1.1  An overview of Valgrind

Valgrind is a flexible system for debugging and profiling Linux-x86 executables. The system consists of a core, which provides a synthetic x86 CPU in software, and a series of tools, each of which performs some kind of debugging, profiling, or similar task. The architecture is modular, so that new tools can be created easily and without disturbing the existing structure.

A number of useful tools are supplied as standard. In summary, these are:

A number of minor tools (corecheck, lackey and none) are also supplied. These aren't particularly useful -- they exist to illustrate how to create simple tools and to help the valgrind developers in various ways.

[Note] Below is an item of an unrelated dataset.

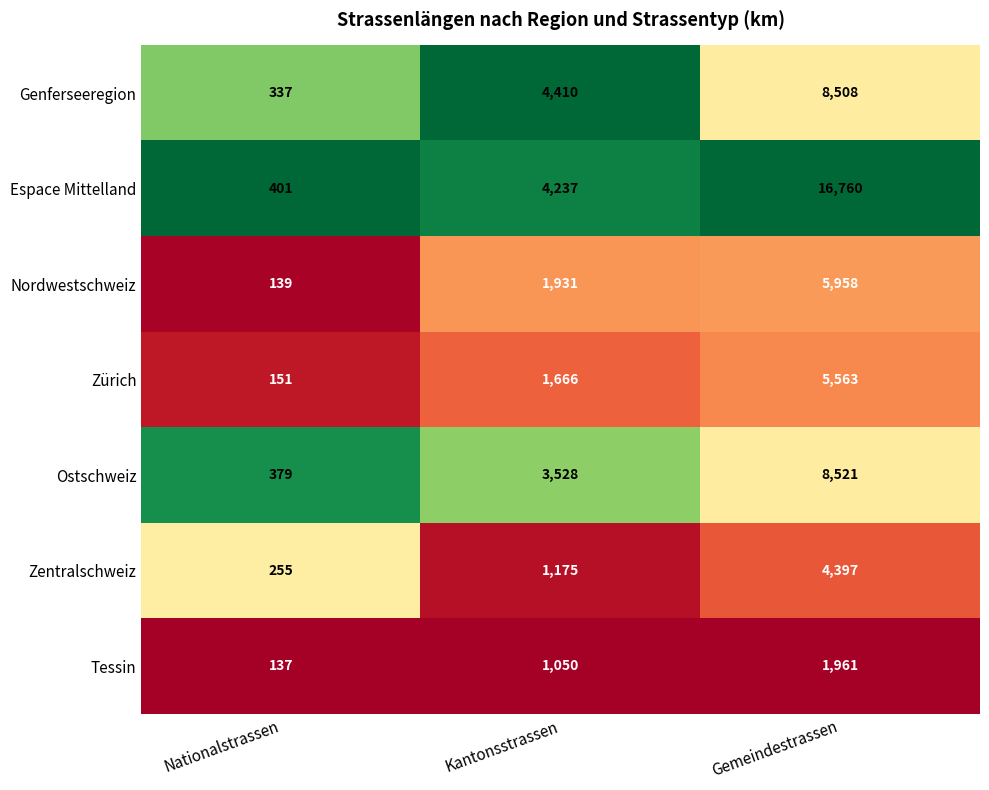

At which category is the sum across all series the highest?

Gemeindestrassen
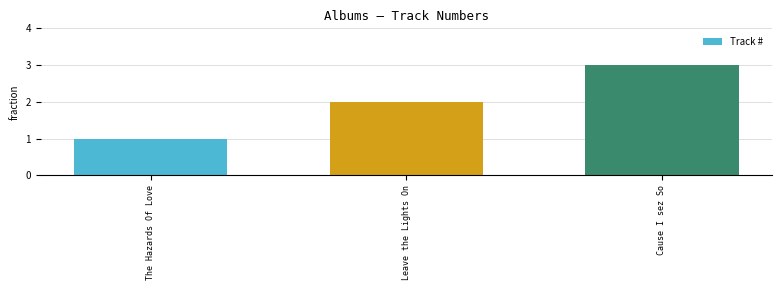

Does the chart contain stacked bars?

No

Valgrind is closely tied to details of the CPU, operating system and to a less extent, compiler and basic C libraries. This makes it difficult to make it portable, so we have chosen at the outset to concentrate on what we believe to be a widely used platform: Linux on x86s. Valgrind uses the standard Unix ./configure, make, make install mechanism, and we have attempted to ensure that it works on machines with kernel 2.2 or 2.4 and glibc 2.1.X, 2.2.X or 2.3.1. This should cover the vast majority of modern Linux installations. Note that glibc-2.3.2+, with the NPTL (Native Posix Threads Library) package won't work. We hope to be able to fix this, but it won't be easy.

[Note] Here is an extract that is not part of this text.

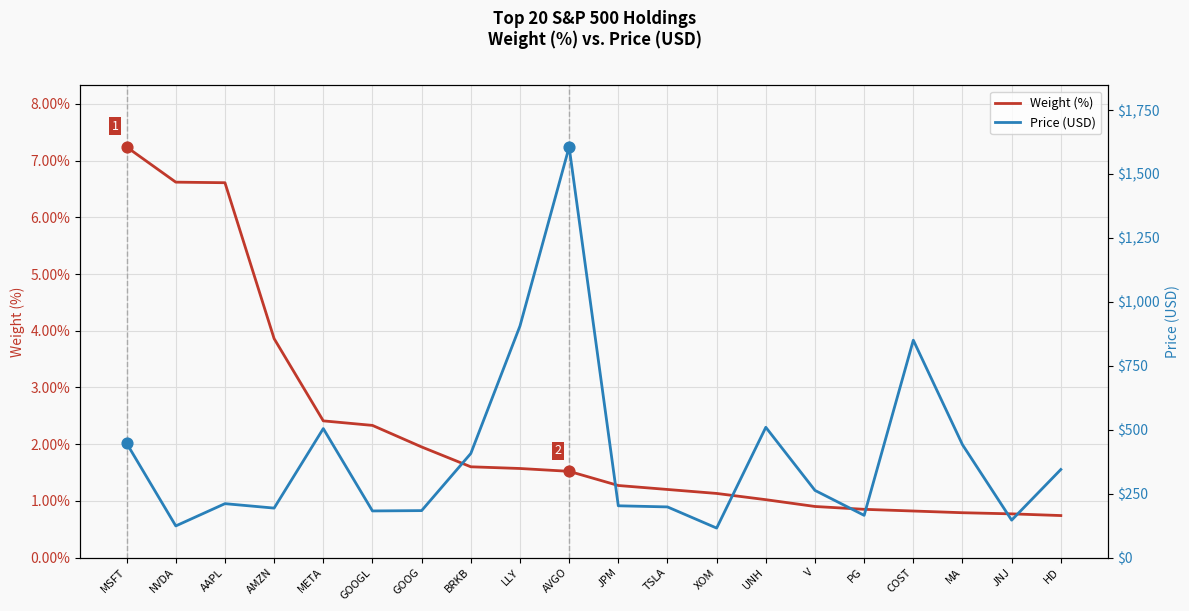

Which series has the largest total across all categories?

Price (USD)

Valgrind is licensed under the GNU General Public License, version 2. Read the file LICENSE in the source distribution for details. Some of the PThreads test cases, pth_*.c, are taken from "Pthreads Programming" by Bradford Nichols, Dick Buttlar & Jacqueline Proulx Farrell, ISBN 1-56592-115-1, published by O'Reilly & Associates, Inc.

1.2  How to navigate this manual

Valgrind is structured as a set of core services supporting a number of profiling and debugging tools. This manual is structured similarly. Below, we continue with a description of the valgrind core, how to use it, and the flags it supports.

The tools each have their own chapters in this manual. You only need to read the documentation for the core services and for the tool(s) you actually use, although you may find it helpful to be at least a little bit familar with what all tools do. If you want to write a new tool, read this.

If you're new to all this, you're most likely to be using the Memcheck tool, since that's the one selected by default. So, read the rest of this page, and the section Memcheck.

Be aware that the core understands some command line flags, and the tools have their own flags which they know about. This means there is no central place describing all the flags that are accepted -- you have to read the flags documentation both for valgrind's core and for the tool you want to use.

1.2.1  For users migrating from valgrind-1.0.X

Valgrind-2.0.X is a major redesign of the 1.0.X series. You should at least be familiar with the concept of the core/tool division, as explained above in the Introduction. Having said that, we've tried to make the command line handling and behaviour as backwards-compatible as we can. In particular, just running valgrind [args-for-valgrind] my_prog [args-for-my-prog] should work pretty much as before.